Anyway. I think this is getting way more complicated than I intended.

That being said, if I were to rephrase my previously confusing statement, I would say that progressiveness, in as much as it remains loyal to Scripture, is usally a good thing, but if someone is less inclined to certain progressive activities, he or she is not necessarily evil.



Please, anyone feel free to call me out on inconsistencies in what I just wrote or things that don't make sense.

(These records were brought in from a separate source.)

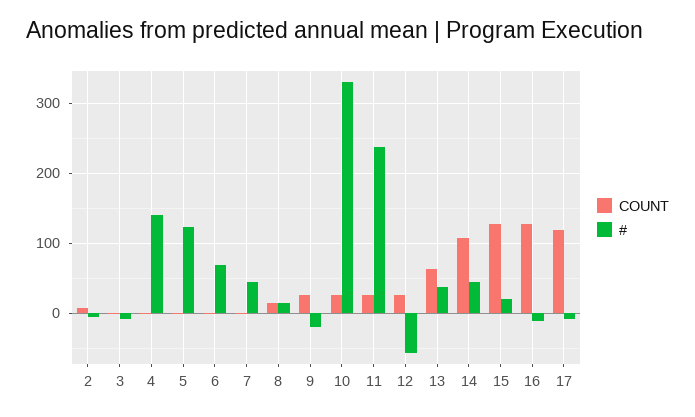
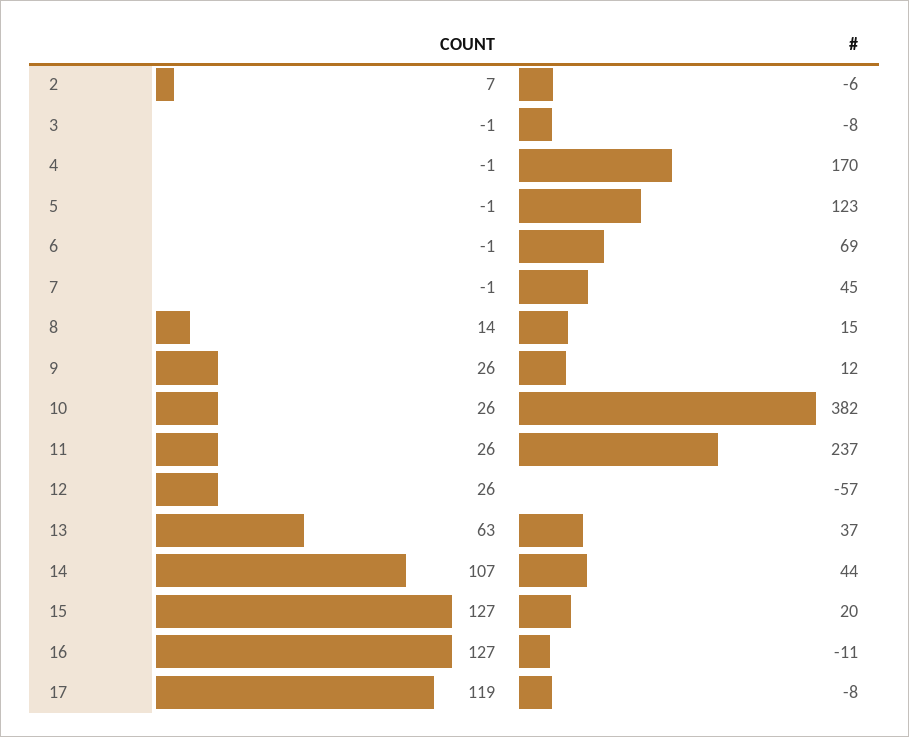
  {
    "COUNT": {
      "2": 7,
      "3": -1,
      "4": -1,
      "5": -1,
      "6": -1,
      "7": -1,
      "8": 14,
      "9": 26,
      "10": 26,
      "11": 26,
      "12": 26,
      "13": 63,
      "14": 107,
      "15": 127,
      "16": 127,
      "17": 119
    },
    "#": {
      "2": -6,
      "3": -8,
-     "4": 140,
+     "4": 170,
      "5": 123,
      "6": 69,
      "7": 45,
      "8": 15,
-     "9": -20,
+     "9": 12,
-     "10": 330,
+     "10": 382,
      "11": 237,
      "12": -57,
      "13": 37,
      "14": 44,
      "15": 20,
      "16": -11,
      "17": -8
    }
  }

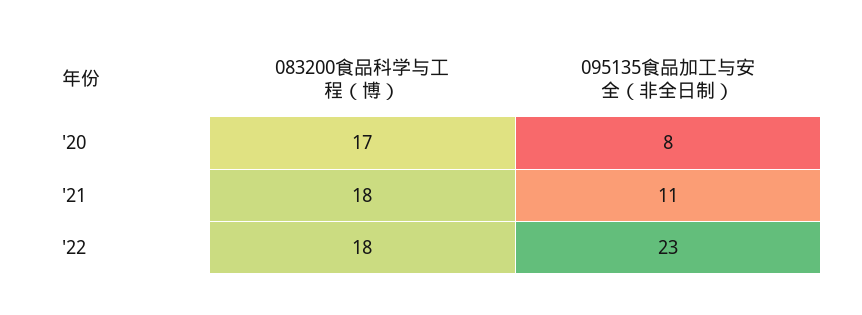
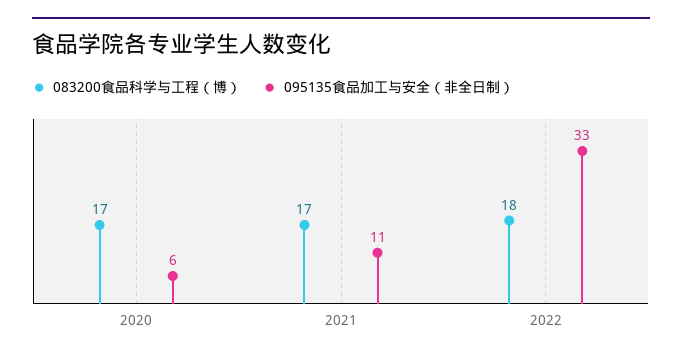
  {
    "083200食品科学与工程（博）": {
      "'20": 17,
-     "'21": 18,
+     "'21": 17,
      "'22": 18
    },
    "095135食品加工与安全（非全日制）": {
-     "'20": 8,
+     "'20": 6,
      "'21": 11,
-     "'22": 23
+     "'22": 33
    }
  }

That's why we write, I guess...to process all this stuff. And who knew the topic of "progressiveness" could be such a muddy issue?

Saturday, August 22, 2009

Oh, and two good words:

reservoir
transparent

Stranger

Dear Blog,

I've neglected you-->insert shame here.

I'm intimidated by your blank screen, the incessant cursor, and the possibility that you might misinterpret what I'm saying. And blog, my friend, I like you, but you're not good at keeping secrets. Somehow the information I share winds up in the weirdest places...like the world wide web. It's the oddest thing. But, alas, here I am spilling my thoughts to you because it's 2:00 am, and I can't sleep.

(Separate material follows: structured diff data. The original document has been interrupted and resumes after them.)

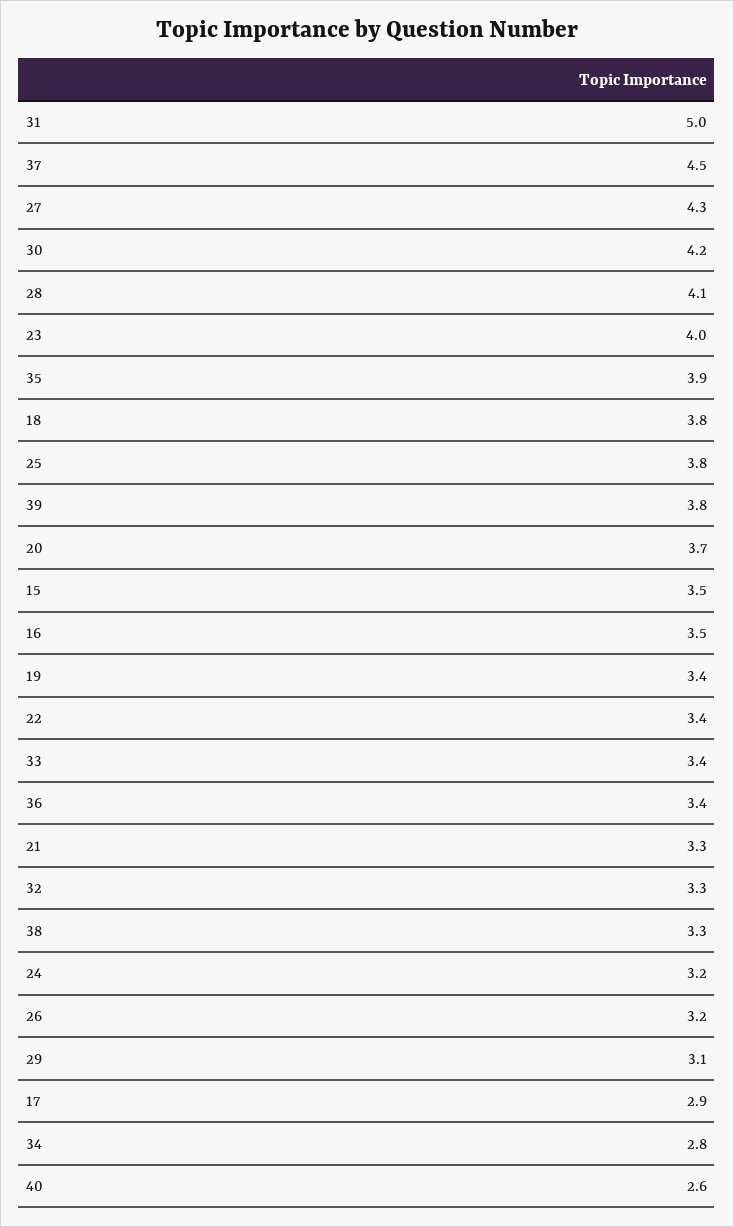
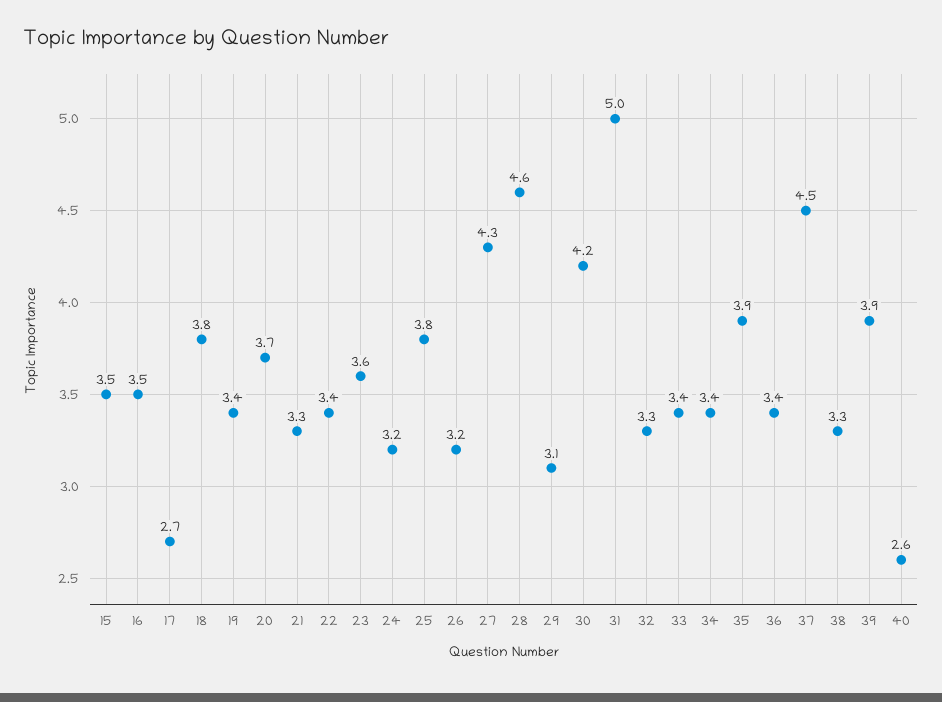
  {
    "31": 5,
    "37": 4.5,
    "27": 4.3,
    "30": 4.2,
-   "28": 4.1,
+   "28": 4.6,
-   "23": 4,
+   "23": 3.6,
    "35": 3.9,
    "18": 3.8,
    "25": 3.8,
-   "39": 3.8,
+   "39": 3.9,
    "20": 3.7,
    "15": 3.5,
    "16": 3.5,
    "19": 3.4,
    "22": 3.4,
    "33": 3.4,
    "36": 3.4,
    "21": 3.3,
    "32": 3.3,
    "38": 3.3,
    "24": 3.2,
    "26": 3.2,
    "29": 3.1,
-   "17": 2.9,
+   "17": 2.7,
-   "34": 2.8,
+   "34": 3.4,
    "40": 2.6
  }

Alright enough of that nonsense.

Over the Rhine played at the 930 tonight. Incredible. Karin Berquist's voice leaves me wilting and drying on the lonely lines of my past. I like it. When it comes to music, I'm a masochist. The worse it makes me feel, the better. That sounds dreadfully emo.

Songs I like lately:


"Hazy"--Rosi Goslan and William Fitzsimmons
"Two"--Ryan Adams
"Stillness is the Move"--The Dirty Projectors
"L.E.S. Artistes"--Santigold
"Lost Watch"--Seabear
"Vito's Ordination Song"--Sufjan Stevens
"I and Love and You"--The Avett Brothers

Saturday, August 8, 2009

I promised.

I served Communion at Sojourn last Sunday. I'm not actually supposed to do that until I'm a member, but a desperate situation opened the door for a wonderful personal experience. I wrote this lengthy draft about my emotions and how enlightening the event was for me, but for some reason the words or my lack of eloquence robbed the occasion of its wonder. This was really the only line of merit from my original attempt:

"I just kept repeating those words, "The body of Christ broken for you...the body of Christ broken for you..." and it didn't get old once and every face was beautiful."



I lost or someone stole my digital camera. Big bummer. I'll have to bring out the old Canon Rebel which probably isn't a bad thing. I'll be forced to think more about the pictures I'm taking so that I don't waste the film.

Sunday, August 2, 2009

I think I had one of the most beautiful experiences of my life today. I can't wait to write about all the details, but my brain is spent. More, later. I promise.